24.12.2013, 10:37
(24.12.2013, 02:06)Crayon Volant a écrit : Combe Fendue, Fendeval, ou Val fendu selon les traductions... Val percé ?... Perceval ! ... Voilà une heureuse rencontre ! Quand on connait le rôle et l' histoire de ce personnage, la maison d' Imladris me parait bien éclairée par les liens symboliques évoqués dans le fuseau séparé. Elle est le "secret du Val", que les voyageurs nés de la plume de Tolkien ont tant de mal à trouver...
Il est évident, là encore, que nulle confrontation analytique ne confirmera de tels choix: seule une lecture synthétique peut saisir le jeu de l' auteur. Mais il n' y a rien à expliquer, ou pas grand chose, le Seigneur des Anneaux n' étant pas un récit ésotérique à mon sens.
Il s'agit toutefois là d'un effet déformant de la traduction, qui adapte un mot dont l'étymologie est purement germanique à notre langue latine. Le nom Rivendell (de riven « partagé, fendu, rompu », dérivé du norrois rífa, et dell « vallon », venant directement de l'anglo-saxon et étant apparenté au néerlandais del) n'évoque absolument pas Perceval. Si Tolkien avait voulu faire une telle allusion, l'anglais le lui permettait facilement : il aurait pu prendre des mots apparentés au verbe to pierce et au nom vale pour former un nom d'apparence tout à fait naturelle en anglais. Il n'en a rien fait. Je crois pour ma part que c'est à dessein, justement parce que le SdA ne se voulait pas un récit ésotérique et que Tolkien désirait éviter toute allusion de ce genre à une réalité extérieure au conte. On notera à ce propos que Tolkien détestait apparemment les récits ésotériques de son collègue des Inklings, Charles Williams, récits qui étaient eux baignés de mysticisme et d'allusions au Monde Primaire. Je pense qu'il convient donc de distinguer ce qu'on peut déduire de Tolkien en lisant son récit en anglais de ce que la traduction semble nous montrer.

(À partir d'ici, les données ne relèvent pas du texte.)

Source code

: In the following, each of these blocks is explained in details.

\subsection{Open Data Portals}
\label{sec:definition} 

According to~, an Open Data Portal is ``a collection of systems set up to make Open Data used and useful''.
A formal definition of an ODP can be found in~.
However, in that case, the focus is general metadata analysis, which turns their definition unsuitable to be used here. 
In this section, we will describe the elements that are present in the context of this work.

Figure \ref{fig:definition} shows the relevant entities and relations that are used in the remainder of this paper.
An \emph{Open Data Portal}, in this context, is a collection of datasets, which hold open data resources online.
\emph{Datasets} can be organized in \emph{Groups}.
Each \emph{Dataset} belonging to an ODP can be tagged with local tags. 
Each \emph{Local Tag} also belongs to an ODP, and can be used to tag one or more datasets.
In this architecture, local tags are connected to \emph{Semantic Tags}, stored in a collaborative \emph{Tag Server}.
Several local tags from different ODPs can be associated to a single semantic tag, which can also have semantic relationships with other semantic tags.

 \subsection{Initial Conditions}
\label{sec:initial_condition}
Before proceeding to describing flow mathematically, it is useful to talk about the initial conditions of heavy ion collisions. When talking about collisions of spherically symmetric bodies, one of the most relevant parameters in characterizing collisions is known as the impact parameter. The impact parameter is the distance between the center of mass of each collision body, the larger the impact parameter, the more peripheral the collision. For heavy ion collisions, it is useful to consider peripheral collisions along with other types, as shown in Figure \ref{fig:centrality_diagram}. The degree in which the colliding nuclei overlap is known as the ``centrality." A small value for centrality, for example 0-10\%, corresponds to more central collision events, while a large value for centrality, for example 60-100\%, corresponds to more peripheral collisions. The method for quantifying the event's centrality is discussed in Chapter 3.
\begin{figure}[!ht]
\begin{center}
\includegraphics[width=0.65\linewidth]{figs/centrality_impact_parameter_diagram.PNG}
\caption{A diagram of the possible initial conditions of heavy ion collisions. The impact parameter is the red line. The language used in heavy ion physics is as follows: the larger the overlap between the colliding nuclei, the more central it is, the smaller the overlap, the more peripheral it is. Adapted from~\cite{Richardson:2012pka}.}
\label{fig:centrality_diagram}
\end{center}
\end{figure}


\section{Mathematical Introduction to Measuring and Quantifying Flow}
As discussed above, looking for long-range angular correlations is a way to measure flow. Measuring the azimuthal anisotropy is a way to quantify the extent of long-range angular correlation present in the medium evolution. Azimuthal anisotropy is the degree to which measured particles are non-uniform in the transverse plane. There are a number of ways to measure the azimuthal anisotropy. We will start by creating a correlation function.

Cela dit, j'admets volontiers (et Tolkien l'admettait aussi) que l'applicabilité du récit varie selon le lecteur. Nous sommes donc libres d'y rajouter des significations qui nous sont propres et nous parlent, car le récit dépasse ce qu'a voulu dire l'auteur. Dans cette mesure, les nuances apportées par la traduction sont entièrement légitimes. Il est fort possible que Francis Ledoux (qui a commencé par traduire Charles Williams) ou Daniel Lauzon aient pu voir une allusion à la Matière de Bretagne dans le nom de Rivendell. Ledoux n'est plus là pour en parler, mais on peut toujours poser la question à Lauzon. Et même si ce n'est pas le cas, l'inspiration des traducteurs peut toujours nous évoquer, à nous Français, des liens supplémentaires. Le tout est de savoir distinguer ce qui vient de l'auteur (et éventuellement des traducteurs) des significations que nous rajoutons au conte lors de la lecture que nous en faisons.
Rollant est proz e Oliver est sage.
Ambedui unt merveillus vasselage :
Puis que il sunt as chevals e as armes,
Ja pur murir n’eschiverunt bataille.
— La Chanson de Roland
Ambedui unt merveillus vasselage :
Puis que il sunt as chevals e as armes,
Ja pur murir n’eschiverunt bataille.